WHAT YOU ARE ASKED TO DO: Keep the images out while you set down the data exactly.

Page images and extracted text
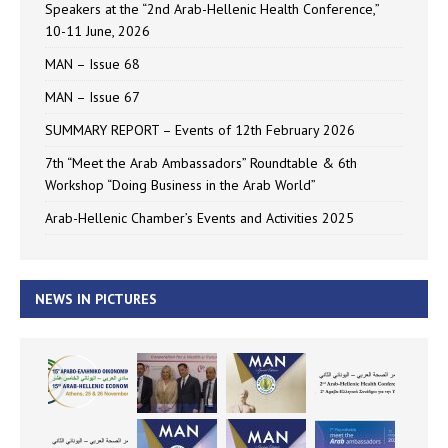
Speakers at the “2nd Arab-Hellenic Health Conference,”
10-11 June, 2026
MAN – Issue 68
MAN – Issue 67
SUMMARY REPORT – Events of 12th February 2026
7th “Meet the Arab Ambassadors” Roundtable & 6th
Workshop “Doing Business in the Arab World”
Arab-Hellenic Chamber’s Events and Activities 2025
NEWS IN PICTURES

SOLVED EXERCISE:
Speakers at the “2nd Arab-Hellenic Health Conference,”
10-11 June, 2026
MAN – Issue 68
MAN – Issue 67
SUMMARY REPORT – Events of 12th February 2026
7th “Meet the Arab Ambassadors” Roundtable & 6th
Workshop “Doing Business in the Arab World”
Arab-Hellenic Chamber’s Events and Activities 2025
NEWS IN PICTURES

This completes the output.